▸ Exercise goal
For the data that follows, return each line unchanged and drop the pictures.

▸ Records from a data collection
**********
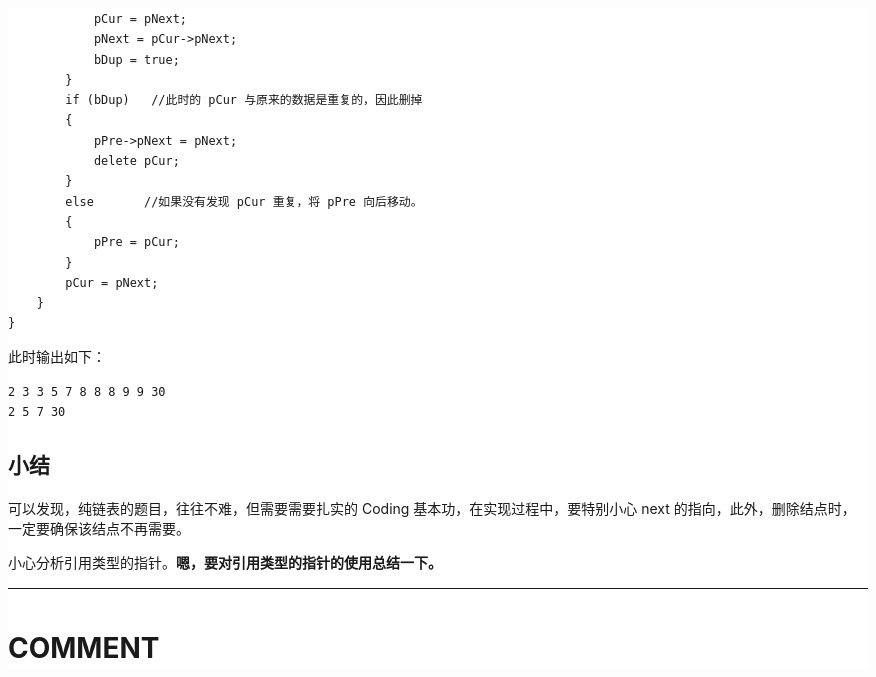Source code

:     			pCur = pNext;
    			pNext = pCur->pNext;
    			bDup = true;
    		}
    		if (bDup)   //此时的 pCur 与原来的数据是重复的，因此删掉
    		{
    			pPre->pNext = pNext;
    			delete pCur;
    		}
    		else       //如果没有发现 pCur 重复，将 pPre 向后移动。
    		{
    			pPre = pCur;
    		}
    		pCur = pNext;
    	}
    }


此时输出如下：


    2 3 3 5 7 8 8 8 9 9 30
    2 5 7 30




## 小结


可以发现，纯链表的题目，往往不难，但需要需要扎实的 Coding 基本功，在实现过程中，要特别小心 next 的指向，此外，删除结点时，一定要确保该结点不再需要。

小心分析引用类型的指针。**嗯，要对引用类型的指针的使用总结一下。**























* * *





# COMMENT

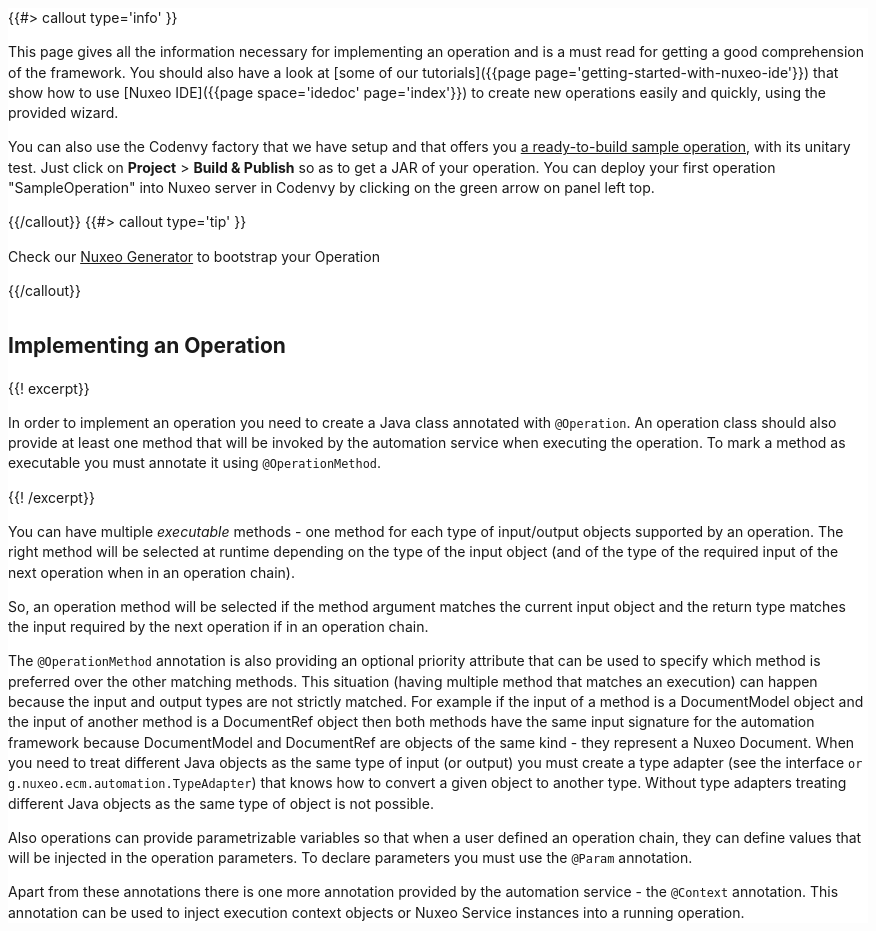 {{#> callout type='info' }}

This page gives all the information necessary for implementing an operation and is a must read for getting a good comprehension of the framework. You should also have a look at [some of our tutorials]({{page page='getting-started-with-nuxeo-ide'}}) that show how to use [Nuxeo IDE]({{page space='idedoc' page='index'}}) to create new operations easily and quickly, using the provided wizard.

You can also use the Codenvy factory that we have setup and that offers you [a ready-to-build sample operation](https://codenvy.com/f?id=0djlg2kc332ipv5u), with its unitary test. Just click on **Project** > **Build & Publish** so as to get a JAR of your operation. You can deploy your first operation "SampleOperation" into Nuxeo server in Codenvy by clicking on the green arrow on panel left top.

{{/callout}} {{#> callout type='tip' }}

Check our [Nuxeo Generator](https://www.npmjs.com/package/generator-nuxeo) to bootstrap your&nbsp;Operation

{{/callout}} <div style="float:right"><script type="text/javascript" style="Advanced" src="https://codenvy.com/f?id=0djlg2kc332ipv5u"></script></div>

## Implementing an Operation

{{! excerpt}}

In order to implement an operation you need to create a Java class annotated with `@Operation`. An operation class should also provide at least one method that will be invoked by the automation service when executing the operation. To mark a method as executable you must annotate it using `@OperationMethod`.

{{! /excerpt}}

You can have multiple _executable_ methods - one method for each type of input/output objects supported by an operation.&nbsp;The right method will be selected at runtime depending on the type of the input object (and of the type of the required input of the next operation when in an operation chain).

So, an operation method will be selected if the method argument matches the current input object and the return type matches the input required by the next operation if in an operation chain.

The `@OperationMethod` annotation is also providing an optional priority attribute that can be used to specify which method is preferred over the other matching methods. This situation (having multiple method that matches an execution) can happen because the input and output types are not strictly matched. For example if the input of a method is a DocumentModel object and the input of another method is a DocumentRef object then both methods have the same input signature for the automation framework because DocumentModel and DocumentRef are objects of the same kind - they represent a Nuxeo Document. When you need to treat different Java objects as the same type of input (or output) you must create a type adapter (see the interface&nbsp;`org.nuxeo.ecm.automation.TypeAdapter`) that knows how to convert a given object to another type. Without type adapters treating different Java objects as the same type of object is not possible.

Also operations can provide parametrizable variables so that when a user defined an operation chain, they can define values that will be injected in the operation parameters. To declare parameters you must use the `@Param` annotation.

Apart from these annotations there is one more annotation provided by the automation service - the `@Context` annotation. This annotation can be used to inject execution context objects or Nuxeo Service instances into a running operation.
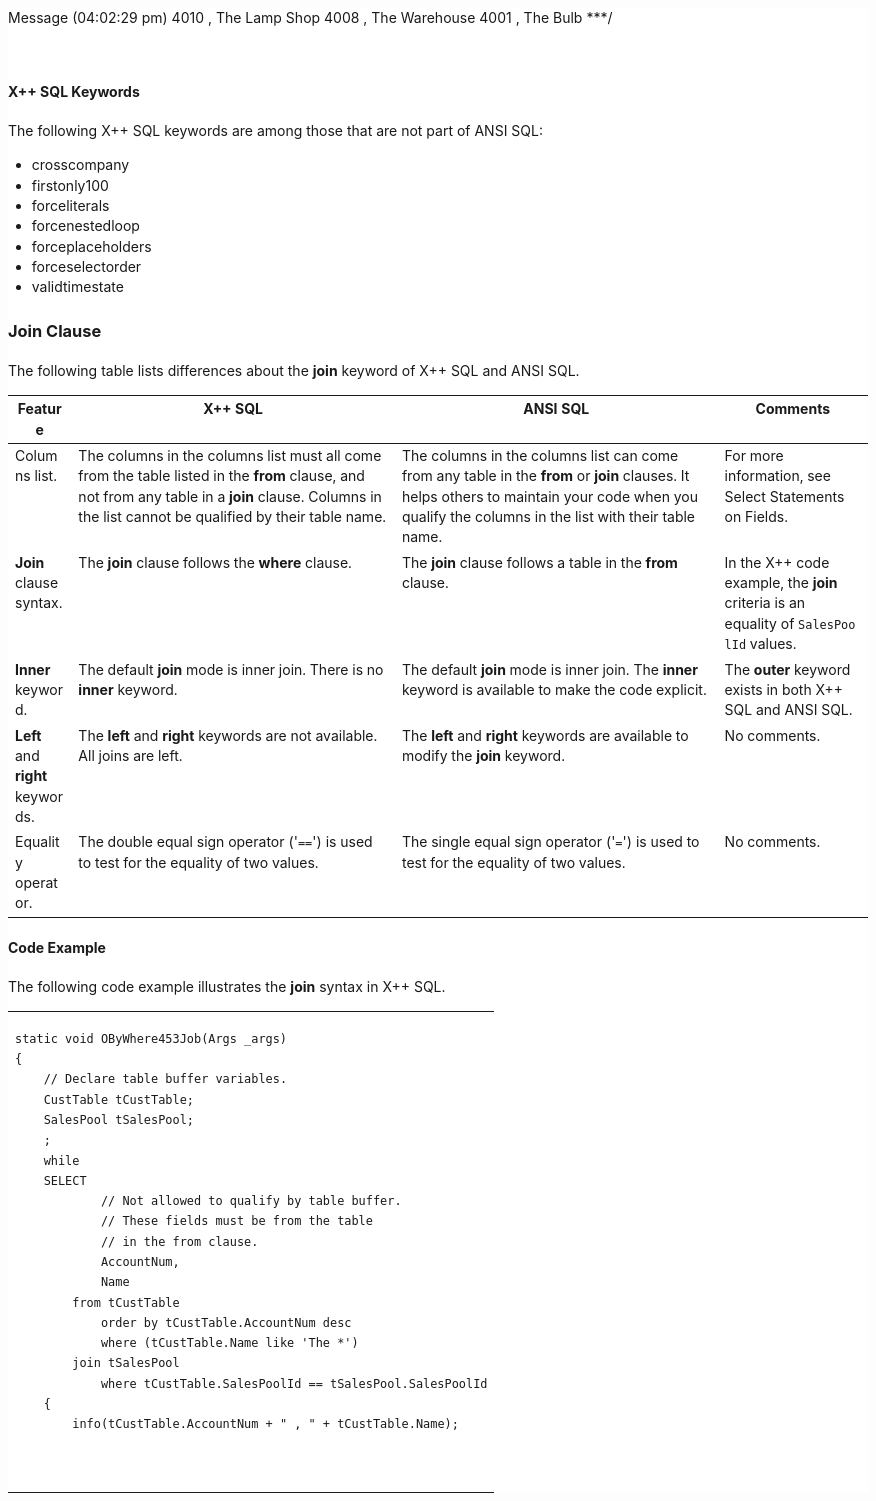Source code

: Message (04:02:29 pm)
4010 , The Lamp Shop
4008 , The Warehouse
4001 , The Bulb
***/</code></pre></td>
</tr>
</tbody>
</table>

 

#### X++ SQL Keywords

The following X++ SQL keywords are among those that are not part of ANSI SQL:
-   crosscompany
-   firstonly100
-   forceliterals
-   forcenestedloop
-   forceplaceholders
-   forceselectorder
-   validtimestate

### Join Clause

The following table lists differences about the **join** keyword of X++ SQL and ANSI SQL.

| Feature                          | X++ SQL                                                                                                                                                                                               | ANSI SQL                                                                                                                                                                                           | Comments                                                                               |
|----------------------------------|-------------------------------------------------------------------------------------------------------------------------------------------------------------------------------------------------------|----------------------------------------------------------------------------------------------------------------------------------------------------------------------------------------------------|----------------------------------------------------------------------------------------|
| Columns list.                    | The columns in the columns list must all come from the table listed in the **from** clause, and not from any table in a **join** clause. Columns in the list cannot be qualified by their table name. | The columns in the columns list can come from any table in the **from** or **join** clauses. It helps others to maintain your code when you qualify the columns in the list with their table name. | For more information, see Select Statements on Fields.                                 |
| **Join** clause syntax.          | The **join** clause follows the **where** clause.                                                                                                                                                     | The **join** clause follows a table in the **from** clause.                                                                                                                                        | In the X++ code example, the **join** criteria is an equality of `SalesPoolId` values. |
| **Inner** keyword.               | The default **join** mode is inner join. There is no **inner** keyword.                                                                                                                               | The default **join** mode is inner join. The **inner** keyword is available to make the code explicit.                                                                                             | The **outer** keyword exists in both X++ SQL and ANSI SQL.                             |
| **Left** and **right** keywords. | The **left** and **right** keywords are not available. All joins are left.                                                                                                                            | The **left** and **right** keywords are available to modify the **join** keyword.                                                                                                                  | No comments.                                                                           |
| Equality operator.               | The double equal sign operator ('`==`') is used to test for the equality of two values.                                                                                                               | The single equal sign operator ('`=`') is used to test for the equality of two values.                                                                                                             | No comments.                                                                           |

#### Code Example

The following code example illustrates the **join** syntax in X++ SQL.
<table>
<colgroup>
<col width="100%" />
</colgroup>
<tbody>
<tr class="odd">
<td><pre><code>static void OByWhere453Job(Args _args)
{
    // Declare table buffer variables.
    CustTable tCustTable;
    SalesPool tSalesPool;
    ;
    while
    SELECT
            // Not allowed to qualify by table buffer.
            // These fields must be from the table
            // in the from clause.
            AccountNum,
            Name
        from tCustTable
            order by tCustTable.AccountNum desc
            where (tCustTable.Name like &#39;The *&#39;)
        join tSalesPool
            where tCustTable.SalesPoolId == tSalesPool.SalesPoolId
    {
        info(tCustTable.AccountNum + &quot; , &quot; + tCustTable.Name);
**********
▸ Solution for this task
Source code

:     			pCur = pNext;
    			pNext = pCur->pNext;
    			bDup = true;
    		}
    		if (bDup)   //此时的 pCur 与原来的数据是重复的，因此删掉
    		{
    			pPre->pNext = pNext;
    			delete pCur;
    		}
    		else       //如果没有发现 pCur 重复，将 pPre 向后移动。
    		{
    			pPre = pCur;
    		}
    		pCur = pNext;
    	}
    }


此时输出如下：


    2 3 3 5 7 8 8 8 9 9 30
    2 5 7 30




## 小结


可以发现，纯链表的题目，往往不难，但需要需要扎实的 Coding 基本功，在实现过程中，要特别小心 next 的指向，此外，删除结点时，一定要确保该结点不再需要。

小心分析引用类型的指针。**嗯，要对引用类型的指针的使用总结一下。**























* * *





# COMMENT

 {{#> callout type='info' }}

This page gives all the information necessary for implementing an operation and is a must read for getting a good comprehension of the framework. You should also have a look at [some of our tutorials]({{page page='getting-started-with-nuxeo-ide'}}) that show how to use [Nuxeo IDE]({{page space='idedoc' page='index'}}) to create new operations easily and quickly, using the provided wizard.

You can also use the Codenvy factory that we have setup and that offers you [a ready-to-build sample operation](https://codenvy.com/f?id=0djlg2kc332ipv5u), with its unitary test. Just click on **Project** > **Build & Publish** so as to get a JAR of your operation. You can deploy your first operation "SampleOperation" into Nuxeo server in Codenvy by clicking on the green arrow on panel left top.

{{/callout}} {{#> callout type='tip' }}

Check our [Nuxeo Generator](https://www.npmjs.com/package/generator-nuxeo) to bootstrap your&nbsp;Operation

{{/callout}} <div style="float:right"><script type="text/javascript" style="Advanced" src="https://codenvy.com/f?id=0djlg2kc332ipv5u"></script></div>

## Implementing an Operation

{{! excerpt}}

In order to implement an operation you need to create a Java class annotated with `@Operation`. An operation class should also provide at least one method that will be invoked by the automation service when executing the operation. To mark a method as executable you must annotate it using `@OperationMethod`.

{{! /excerpt}}

You can have multiple _executable_ methods - one method for each type of input/output objects supported by an operation.&nbsp;The right method will be selected at runtime depending on the type of the input object (and of the type of the required input of the next operation when in an operation chain).

So, an operation method will be selected if the method argument matches the current input object and the return type matches the input required by the next operation if in an operation chain.

The `@OperationMethod` annotation is also providing an optional priority attribute that can be used to specify which method is preferred over the other matching methods. This situation (having multiple method that matches an execution) can happen because the input and output types are not strictly matched. For example if the input of a method is a DocumentModel object and the input of another method is a DocumentRef object then both methods have the same input signature for the automation framework because DocumentModel and DocumentRef are objects of the same kind - they represent a Nuxeo Document. When you need to treat different Java objects as the same type of input (or output) you must create a type adapter (see the interface&nbsp;`org.nuxeo.ecm.automation.TypeAdapter`) that knows how to convert a given object to another type. Without type adapters treating different Java objects as the same type of object is not possible.

Also operations can provide parametrizable variables so that when a user defined an operation chain, they can define values that will be injected in the operation parameters. To declare parameters you must use the `@Param` annotation.

Apart from these annotations there is one more annotation provided by the automation service - the `@Context` annotation. This annotation can be used to inject execution context objects or Nuxeo Service instances into a running operation.
Source code

: Message (04:02:29 pm)
4010 , The Lamp Shop
4008 , The Warehouse
4001 , The Bulb
***/</code></pre></td>
</tr>
</tbody>
</table>

 

#### X++ SQL Keywords

The following X++ SQL keywords are among those that are not part of ANSI SQL:
-   crosscompany
-   firstonly100
-   forceliterals
-   forcenestedloop
-   forceplaceholders
-   forceselectorder
-   validtimestate

### Join Clause

The following table lists differences about the **join** keyword of X++ SQL and ANSI SQL.

| Feature                          | X++ SQL                                                                                                                                                                                               | ANSI SQL                                                                                                                                                                                           | Comments                                                                               |
|----------------------------------|-------------------------------------------------------------------------------------------------------------------------------------------------------------------------------------------------------|----------------------------------------------------------------------------------------------------------------------------------------------------------------------------------------------------|----------------------------------------------------------------------------------------|
| Columns list.                    | The columns in the columns list must all come from the table listed in the **from** clause, and not from any table in a **join** clause. Columns in the list cannot be qualified by their table name. | The columns in the columns list can come from any table in the **from** or **join** clauses. It helps others to maintain your code when you qualify the columns in the list with their table name. | For more information, see Select Statements on Fields.                                 |
| **Join** clause syntax.          | The **join** clause follows the **where** clause.                                                                                                                                                     | The **join** clause follows a table in the **from** clause.                                                                                                                                        | In the X++ code example, the **join** criteria is an equality of `SalesPoolId` values. |
| **Inner** keyword.               | The default **join** mode is inner join. There is no **inner** keyword.                                                                                                                               | The default **join** mode is inner join. The **inner** keyword is available to make the code explicit.                                                                                             | The **outer** keyword exists in both X++ SQL and ANSI SQL.                             |
| **Left** and **right** keywords. | The **left** and **right** keywords are not available. All joins are left.                                                                                                                            | The **left** and **right** keywords are available to modify the **join** keyword.                                                                                                                  | No comments.                                                                           |
| Equality operator.               | The double equal sign operator ('`==`') is used to test for the equality of two values.                                                                                                               | The single equal sign operator ('`=`') is used to test for the equality of two values.                                                                                                             | No comments.                                                                           |

#### Code Example

The following code example illustrates the **join** syntax in X++ SQL.
<table>
<colgroup>
<col width="100%" />
</colgroup>
<tbody>
<tr class="odd">
<td><pre><code>static void OByWhere453Job(Args _args)
{
    // Declare table buffer variables.
    CustTable tCustTable;
    SalesPool tSalesPool;
    ;
    while
    SELECT
            // Not allowed to qualify by table buffer.
            // These fields must be from the table
            // in the from clause.
            AccountNum,
            Name
        from tCustTable
            order by tCustTable.AccountNum desc
            where (tCustTable.Name like &#39;The *&#39;)
        join tSalesPool
            where tCustTable.SalesPoolId == tSalesPool.SalesPoolId
    {
        info(tCustTable.AccountNum + &quot; , &quot; + tCustTable.Name);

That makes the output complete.